散曲中这些作为故事讲述人的人物形象是质朴自然、生动活泼的,他们所使用的语言也是质朴自然、生动活泼的,尤其大量运用了当时的市井熟语、俗语、谣谚甚至隐语、切口,非常具有时代鲜活力和民众亲和力。这也正是元代文人立场的散曲观念不认可这种套数归属“乐府”的重要原因。“套数当有乐府气味,乐府不可似套数。”(燕南芝庵《唱论》)元代文人把自己撰写的散曲习称为“乐府”,这是对文人散曲的文统确认和格调判断,而套数在元代文人心目中不能算为“乐府”,就是因为它没有“乐府气味”,不符合文人树立起来的乐府传统的审美趣味和表达规范,只能算作民间格调的“俚歌”,故而“不可与乐府共论”(周德清《中原音韵》)。这个“俚”,不仅是指通常所谓的语言格调的泼辣直露、粗俗浅近,还是指这些套数所塑造的那些迥异于文人词曲格调的、质朴自然的人物形象。
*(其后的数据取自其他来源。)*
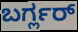
ಬರ್ಗ್ಲರ್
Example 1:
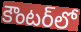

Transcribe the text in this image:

కౌంటర్‌లో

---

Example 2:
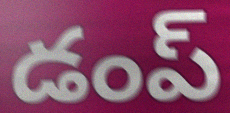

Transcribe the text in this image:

డంప్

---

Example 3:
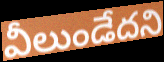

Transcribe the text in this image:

వీలుండేదని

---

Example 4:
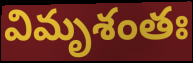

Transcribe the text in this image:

విమృశంతః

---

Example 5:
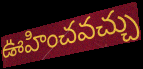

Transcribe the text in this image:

ఊహించవచ్చు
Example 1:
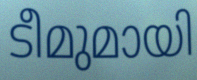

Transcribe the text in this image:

ടീമുമായി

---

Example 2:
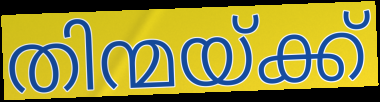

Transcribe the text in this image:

തിന്മയ്ക്ക്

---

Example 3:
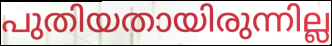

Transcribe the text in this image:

പുതിയതായിരുന്നില്ല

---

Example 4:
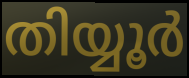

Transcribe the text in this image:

തിയ്യൂർ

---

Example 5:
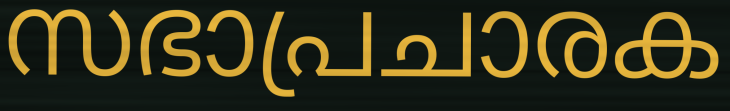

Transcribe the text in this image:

സഭാപ്രചാരക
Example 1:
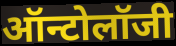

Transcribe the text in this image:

ऑन्टोलॉजी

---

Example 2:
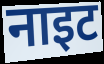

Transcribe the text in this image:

नाइट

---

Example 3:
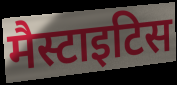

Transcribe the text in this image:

मैस्टाइटिस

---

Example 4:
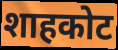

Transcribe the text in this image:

शाहकोट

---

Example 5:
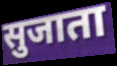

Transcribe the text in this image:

सुजाता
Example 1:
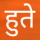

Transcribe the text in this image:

हुते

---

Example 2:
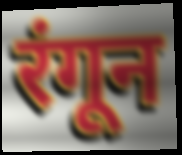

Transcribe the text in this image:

रंगून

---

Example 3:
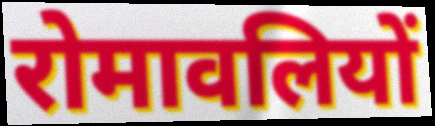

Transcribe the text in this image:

रोमावलियों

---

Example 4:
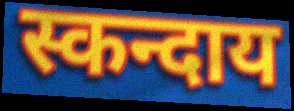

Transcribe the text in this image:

स्कन्दाय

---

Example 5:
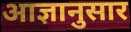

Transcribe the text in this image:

आज्ञानुसार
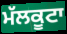
ਮੱਲਕੂਟਾ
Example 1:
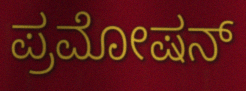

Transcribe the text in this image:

ಪ್ರಮೋಷನ್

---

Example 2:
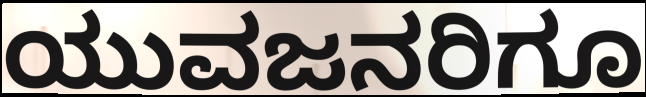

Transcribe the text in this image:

ಯುವಜನರಿಗೂ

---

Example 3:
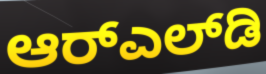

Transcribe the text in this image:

ಆರ್‌ಎಲ್‌ಡಿ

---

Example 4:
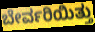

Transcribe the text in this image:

由此我们知道,这些叙事套数并非由宋代文人词延伸、流变出来的体制,而是来自于文人诗歌传统的“乐府”之外的民间词曲形式;这些故事讲述人形象也不是从宋代文人词的世界里走出来的,而是来自于民间的词曲歌唱,是民间艺人把他们从浩瀚广阔的生活洪流中打捞上来,带到了散曲故事的世界里,由此而吸引了文人的目光,也参与到寻找、筛选、塑造散曲故事讲述人形象的活动中。经过民间的歌唱和传播、文人的重塑和仿拟,元散曲为我们推出了大量的形色各异、质朴自然的文学形象,他们从生活的滚滚洪流中挣扎出来,带着时代的活力和生活的风尘,走进了元散曲的故事世界。此后,他们又大多被元杂剧的作家和艺人描眉画眼,披上戏袍,走进杂剧故事的世界,走上杂剧表演的舞台,装点和丰富着元杂剧人物与故事的画廊。